Crispina (Cork actress Eileen Walsh in an outstanding performance) is already installed at the Magdalen institution when Margaret, Bernadette and Rose arrive there. A simple young woman, she has committed the same sin as Rose, and her young son is being raised by her sister.

After the credits sequence, the character are introduced to life in the Magdalen asylum and the superior, the intimidating Sister Bridget (Geraldine McEwan) explains how they will atone for their sins and be saved from eternal damnation by a regimented life of work and prayer. She explains that the institution is named after Mary Magdalen, the former prostitute who repented before Christ and washed his feet.

While she addresses them, she counts the takings of the institution's laundry business - at which the newcomers will work long hours every day. Ironically, Sister Bridget has a framed photograph of John F. Kennedy on her desk; only years later would details of his many sexual indiscretions become known to her and to all the many Irish households who prominently displayed smiling images of the late president.

One of the most startling early scenes in the movie is the almost casual revelation that some of the inmates of the asylum are much older women, who have spent 30 to 40 years incarcerated there and are now so institutionalised that they could never again cope with the outside world. One of them, beautifully played by Britta Smith, personifies the lost innocence of these older women who have grown accustomed to living under a reign of terror and have been indoctrinated to regard sex and the human body with fear and loathing.

The nuns - who enjoy a full Irish breakfast while the hard-working inmates have to make do with porridge - are shown to be capable of terrible cruelty: beating the girls, shaving their heads, spreading the gospel of love through violence and exploitation.

One of the movie's creepiest sequence involves two nuns expressing their closet lesbianism through sexual humiliation by forcing a group of girls to exercise naked and then taunting them as they compare their breasts, bottoms and pubic hair.

There is even worse to follow, when one of the girls accidentally discovers another girl giving oral sex to a priest just before he says Mass in the convent.

The collusion of the families with this nefarious system is emphasised in a sequence where Peter Mullan himself takes the cameo role of a brutal father whose daughter has escaped from the institution. He responds by beating her and returning her to the Magdalen asylum.
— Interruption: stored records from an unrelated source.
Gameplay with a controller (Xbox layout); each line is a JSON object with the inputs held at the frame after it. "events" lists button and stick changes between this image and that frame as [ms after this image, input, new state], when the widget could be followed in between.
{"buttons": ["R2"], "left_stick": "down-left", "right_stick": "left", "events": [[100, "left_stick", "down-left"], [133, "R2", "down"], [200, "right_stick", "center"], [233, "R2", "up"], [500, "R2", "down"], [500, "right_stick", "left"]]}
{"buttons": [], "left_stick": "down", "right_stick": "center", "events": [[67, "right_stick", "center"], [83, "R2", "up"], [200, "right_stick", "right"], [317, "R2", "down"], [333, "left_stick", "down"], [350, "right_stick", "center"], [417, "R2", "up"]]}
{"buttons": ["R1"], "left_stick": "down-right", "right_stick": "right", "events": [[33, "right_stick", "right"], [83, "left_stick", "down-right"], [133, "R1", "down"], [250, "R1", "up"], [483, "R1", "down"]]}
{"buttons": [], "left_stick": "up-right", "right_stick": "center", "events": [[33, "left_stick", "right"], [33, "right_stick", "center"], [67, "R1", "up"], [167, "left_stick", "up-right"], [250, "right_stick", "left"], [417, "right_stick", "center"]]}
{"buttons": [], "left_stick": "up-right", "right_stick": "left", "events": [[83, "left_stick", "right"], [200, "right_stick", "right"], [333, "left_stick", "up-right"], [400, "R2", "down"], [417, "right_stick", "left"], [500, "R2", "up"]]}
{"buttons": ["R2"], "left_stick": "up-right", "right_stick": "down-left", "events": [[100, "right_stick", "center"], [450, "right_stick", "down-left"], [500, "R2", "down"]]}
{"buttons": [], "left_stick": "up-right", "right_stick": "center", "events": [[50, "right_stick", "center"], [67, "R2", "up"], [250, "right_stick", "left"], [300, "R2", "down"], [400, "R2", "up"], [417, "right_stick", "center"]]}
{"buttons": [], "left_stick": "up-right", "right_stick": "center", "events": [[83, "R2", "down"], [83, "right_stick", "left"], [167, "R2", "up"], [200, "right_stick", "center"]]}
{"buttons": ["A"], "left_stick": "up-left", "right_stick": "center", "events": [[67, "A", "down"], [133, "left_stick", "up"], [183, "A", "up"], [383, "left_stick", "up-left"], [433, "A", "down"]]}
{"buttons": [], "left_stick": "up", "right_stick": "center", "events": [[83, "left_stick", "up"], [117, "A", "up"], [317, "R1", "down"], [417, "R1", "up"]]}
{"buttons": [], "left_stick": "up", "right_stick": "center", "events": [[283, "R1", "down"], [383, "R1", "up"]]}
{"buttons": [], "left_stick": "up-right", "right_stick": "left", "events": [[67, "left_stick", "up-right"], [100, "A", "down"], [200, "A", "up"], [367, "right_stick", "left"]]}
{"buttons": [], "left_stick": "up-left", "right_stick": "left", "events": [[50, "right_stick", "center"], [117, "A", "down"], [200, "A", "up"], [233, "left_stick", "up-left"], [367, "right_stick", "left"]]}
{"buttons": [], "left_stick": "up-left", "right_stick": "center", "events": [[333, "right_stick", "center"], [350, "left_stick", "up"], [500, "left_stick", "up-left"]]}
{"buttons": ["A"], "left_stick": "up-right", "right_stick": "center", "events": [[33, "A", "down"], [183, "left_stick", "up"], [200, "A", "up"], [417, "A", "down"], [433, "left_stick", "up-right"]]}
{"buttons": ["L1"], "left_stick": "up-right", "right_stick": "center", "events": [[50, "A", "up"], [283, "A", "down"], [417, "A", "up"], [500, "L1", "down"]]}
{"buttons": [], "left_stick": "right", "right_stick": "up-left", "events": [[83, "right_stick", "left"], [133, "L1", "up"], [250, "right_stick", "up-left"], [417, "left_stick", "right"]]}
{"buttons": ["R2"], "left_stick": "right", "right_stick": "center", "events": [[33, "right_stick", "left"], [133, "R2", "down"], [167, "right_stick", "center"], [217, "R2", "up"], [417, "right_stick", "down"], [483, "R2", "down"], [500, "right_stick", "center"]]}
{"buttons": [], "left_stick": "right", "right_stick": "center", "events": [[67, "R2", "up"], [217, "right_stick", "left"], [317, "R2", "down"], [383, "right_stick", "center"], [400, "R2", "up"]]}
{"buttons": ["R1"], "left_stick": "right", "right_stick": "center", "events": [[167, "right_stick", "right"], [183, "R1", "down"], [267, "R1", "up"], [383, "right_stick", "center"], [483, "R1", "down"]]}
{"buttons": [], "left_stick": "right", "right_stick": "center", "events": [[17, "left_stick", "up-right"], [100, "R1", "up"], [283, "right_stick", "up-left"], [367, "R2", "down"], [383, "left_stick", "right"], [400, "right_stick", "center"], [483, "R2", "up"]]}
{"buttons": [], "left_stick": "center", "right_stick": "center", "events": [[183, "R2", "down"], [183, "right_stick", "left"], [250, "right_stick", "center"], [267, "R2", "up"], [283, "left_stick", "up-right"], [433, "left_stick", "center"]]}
He calls the other girls whores as he storms out.

The girls get a day off on Christmas Day, when their treat is a screening of a movie selected by the Archbishop of Dublin - The Bells of St Mary's - the sentimental 1945 production which idealised priests and nuns and starred Bing Crosby and Ingrid Bergman as the kindly, dedicated Father O'Malley and Sister Benedict.

Coincidentally, during the period over which The Magdalen Sisters takes place, the movie that was breaking box-office records all over Ireland was the saccharine musical, The Sound of Music, which also presented a radically different depiction of nuns compared with the activities of some of their real-life counterparts behind closed doors at the Magdalen institutions.

However, one of the most effective elements of Mullan's film is its firm refusal to sentimentalise the fate of its characters or to depict the nuns as stock villains. Instead, it presents the nuns as women who are just as institutionalised as their charges.

GERALDINE McEwan's portrayal of Sister Bridget is particularly subtle, as she shifts gears through the nun's mood swings from charm to guile to severity to sadism. "Geraldine gave me the opportunity to show an immediate, breathing contradiction," Mullan says. "She plays Sister Bridget as someone who doesn't look particularly nasty, who doesn't sound particularly nasty and someone who is not particularly nasty." McEwan says she was attracted to the role for both the complexities of her character and the powerfully written script. "As an actor, as someone who interprets other people's writing, what is called for is to make the character human," she says. "That's what is interesting. Sister Bridget has things that she might have wished were different in her life had she not been given this great belief and mission to bear."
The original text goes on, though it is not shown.